= Manually Annotated Sub-Corpus =

Manually Annotated Sub-Corpus (MASC) is a balanced subset of 500K words of written texts and transcribed speech drawn primarily from the Open American National Corpus (OANC). The OANC is a 15 million word (and growing) corpus of American English produced since 1990, all of which is in the public domain or otherwise free of usage and redistribution restrictions.

All of MASC includes manually validated annotations for logical structure (headings, sections, paragraphs, etc.), sentence boundaries, three different tokenizations with associated part of speech tags, shallow parse (noun and verb chunks), named entities (person, location, organization, date and time), and Penn Treebank syntax. Additional manually produced or validated annotations have been produced by the MASC project for portions of the sub-corpus, including full-text annotation for FrameNet frame elements and a 100K+ sentence corpus with WordNet 3.1 sense tags, of which one-tenth are also annotated for FrameNet frame elements. Annotations of all or portions of the sub-corpus for a wide variety of other linguistic phenomena have been contributed by other projects, including PropBank, TimeBank, MPQA opinion, and several others. Co-reference annotations and clause boundaries of the entire MASC corpus are scheduled to be released by the end of 2016.

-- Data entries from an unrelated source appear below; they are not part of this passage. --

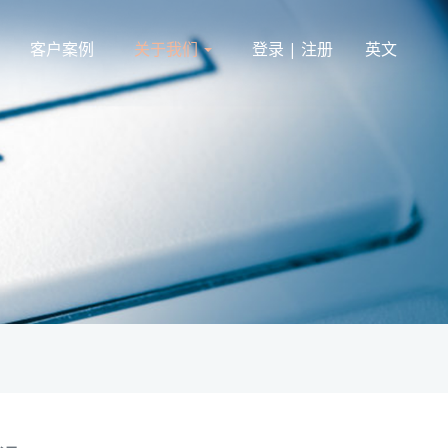
客户案例
关于我们
登录 | 注册
英文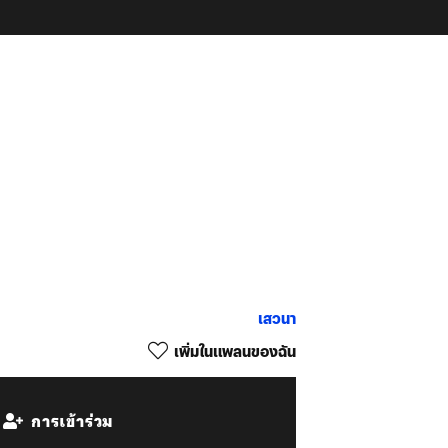
เสวนา
เพิ่มในแพลนของฉัน
การเข้าร่วม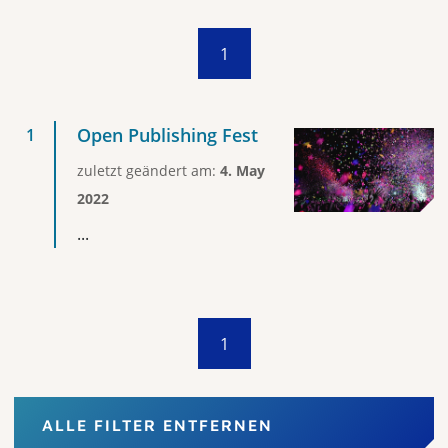
1
Open Publishing Fest
zuletzt geändert am:
4. May
2022
...
1
ALLE FILTER ENTFERNEN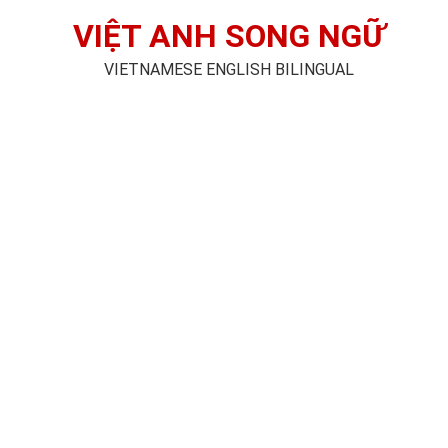
VIỆT ANH SONG NGỮ
VIETNAMESE ENGLISH BILINGUAL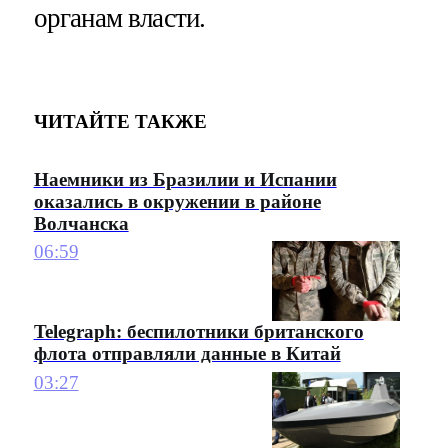
органам власти.
ЧИТАЙТЕ ТАКЖЕ
Наемники из Бразилии и Испании
оказались в окружении в районе
Волчанска
06:59
Telegraph: беспилотники британского
флота отправляли данные в Китай
03:27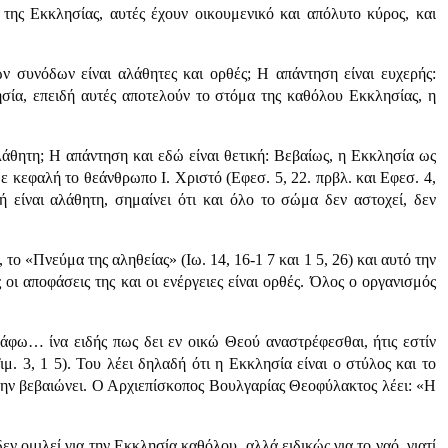
της Εκκλησίας, αυτές έχουν οικουμενικό και απόλυτο κύρος, και
ών συνόδων είναι αλάθητες και ορθές; Η απάντηση είναι ευχερής:
σία, επειδή αυτές αποτελούν το στόμα της καθόλου Εκκλησίας, η
άθητη; Η απάντηση και εδώ είναι θετική: Βεβαίως, η Εκκλησία ως
ε κεφαλή το θεάνθρωπο Ι. Χριστό (Εφεσ. 5, 22. πρβλ. και Εφεσ. 4,
ή είναι αλάθητη, σημαίνει ότι και όλο το σώμα δεν αστοχεί, δεν
το «Πνεύμα της αληθείας» (Ιω. 14, 16-1 7 και 1 5, 26) και αυτό την
ς οι αποφάσεις της και οι ενέργειες είναι ορθές. Όλος ο οργανισμός
ράφω… ίνα ειδής πως δει εν οικώ Θεού αναστρέφεσθαι, ήτις εστίν
μ. 3, 1 5). Του λέει δηλαδή ότι η Εκκλησία είναι ο στύλος και το
ι την βεβαιώνει. Ο Αρχιεπίσκοπος Βουλγαρίας Θεοφύλακτος λέει: «Η
ν ομιλεί για την Εκκλησία καθόλου, αλλά ειδικώς για το ναό, γιατί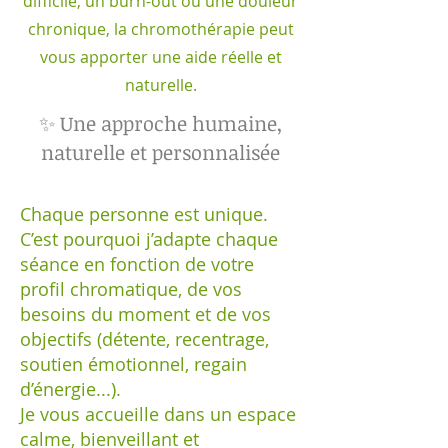
difficile, un burn-out ou une douleur
chronique, la chromothérapie peut
vous apporter une aide réelle et
naturelle.
Une approche humaine,
✨
naturelle et personnalisée
Chaque personne est unique.
C’est pourquoi j’adapte chaque
séance en fonction de votre
profil chromatique, de vos
besoins du moment et de vos
objectifs (détente, recentrage,
soutien émotionnel, regain
d’énergie...).
Je vous accueille dans un espace
calme, bienveillant et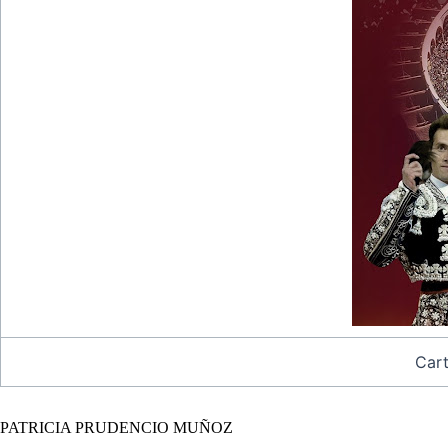
Cart
PATRICIA PRUDENCIO MUÑOZ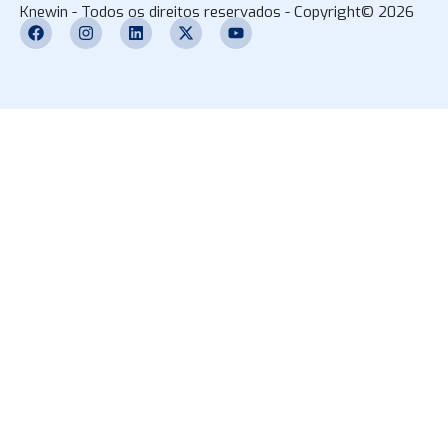
Knewin - Todos os direitos reservados - Copyright© 2026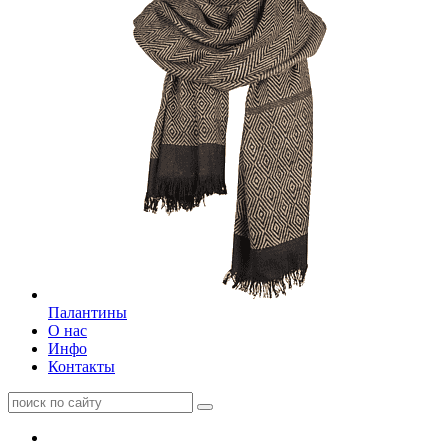
Палантины
О нас
Инфо
Контакты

WordNet sense annotations for all occurrences of 114 words are also included in the MASC distribution, as well as FrameNet annotations for 50-100 occurrences of each of the 114 words. The sentences with WordNet and FrameNet annotations are also distributed as a part of the MASC Sentence Corpus.

== Genres ==

Unlike most freely available corpora including a wide variety of linguistic annotations, MASC contains a balanced selection of texts from a broad range of genres:

| Genre | No. files | No. words | Pct corpus |
|---|---|---|---|
| Court transcript | 2 | 30052 | 6% |
| Debate transcript | 2 | 32325 | 6% |
| Email | 78 | 27642 | 6% |
| Essay | 7 | 25590 | 5% |
| Fiction | 5 | 31518 | 6% |
| Gov’t documents | 5 | 24578 | 5% |
| Journal | 10 | 25635 | 5% |
| Letters | 40 | 23325 | 5% |
| Newspaper | 41 | 23545 | 5% |
| Non-fiction | 4 | 25182 | 5% |
| Spoken | 11 | 25783 | 5% |
| Technical | 8 | 27895 | 6% |
| Travel guides | 7 | 26708 | 5% |
| Twitter | 2 | 24180 | 5% |
| Blog | 21 | 28199 | 6% |
| Ficlets | 5 | 26299 | 5% |
| Movie script | 2 | 28240 | 6% |
| Spam | 110 | 23490 | 5% |
| Jokes | 16 | 26582 | 5% |
| TOTAL | 376 | 506768 |  |

== Annotations ==

At present, MASC includes seventeen different types of linguistic annotation (* = in production; ** currently available in original format only):

| Annotation type | No. words |
|---|---|
| Logical | 506768 |
| Token | 506768 |
| Sentence | 506768 |
| POS/lemma (GATE) | 506768 |
| POS (Penn Treebank) | 506768 |
| POS (FrameNet) | 506768 |
| Noun chunks | 506768 |
| Verb chunks | 506768 |
| Named Entities (person, org, loc, date) | 506768 |
| Penn Treebank syntax | 506768 |
| Coreference | *506768 |
| Clause boundaries, nucleus/satellite distinctions, discourse markers | *506768 |
| FrameNet frames/frame elements | 39160 |
| PropBank | **88530 |
| Opinion | 51243 |
| TimeBank | *55599 |
| Committed Belief | 4614 |
| Event | 4614 |
| Dependency treebank | **5434 |
| Lexical substitution | **35,547 |

All MASC annotations, whether contributed or produced in-house, are transduced to the Graph Annotation Format (GrAF) defined by ISO TC37 SC4's Linguistic Annotation Framework (LAF).
The online tool ANC2Go can transduce annotations over all or parts of MASC to any of several other formats, including CONLL IOB format and formats for use in UIMA and General Architecture for Text Engineering.

== Distribution ==

MASC is an open data resource that can be used by anyone for any purpose. At the same time, it is a collaborative community resource that is sustained by community contributions of annotations and derived data. It is freely downloadable from the MASC download page or through the Linguistic Data Consortium.

MASC is also distributed in part-of-speech-tagged form with the Natural Language Toolkit.